Work to complete = Write each line below back out exactly, omitting its pictures.

Dataset excerpt =
###
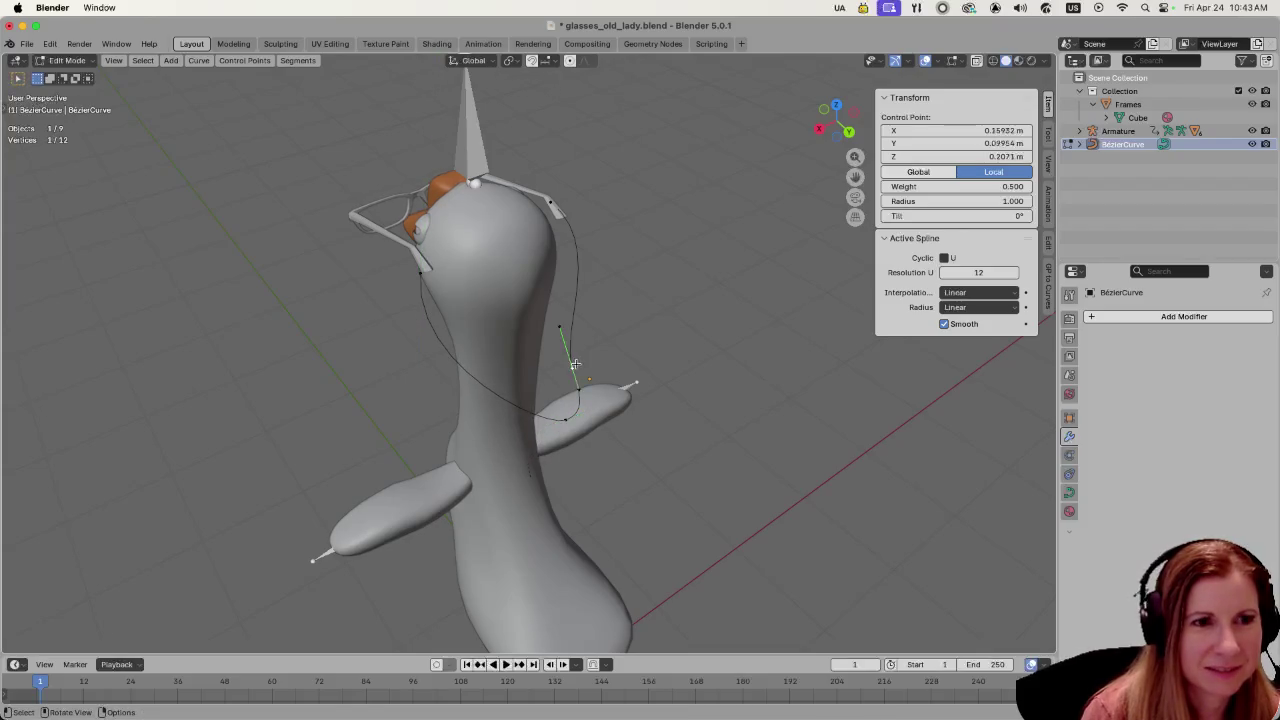
pyautogui.press('g')
pyautogui.click(595, 400)
pyautogui.click(512, 452)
###
Solution to the exercise =
pyautogui.press('g')
pyautogui.click(595, 400)
pyautogui.click(512, 452)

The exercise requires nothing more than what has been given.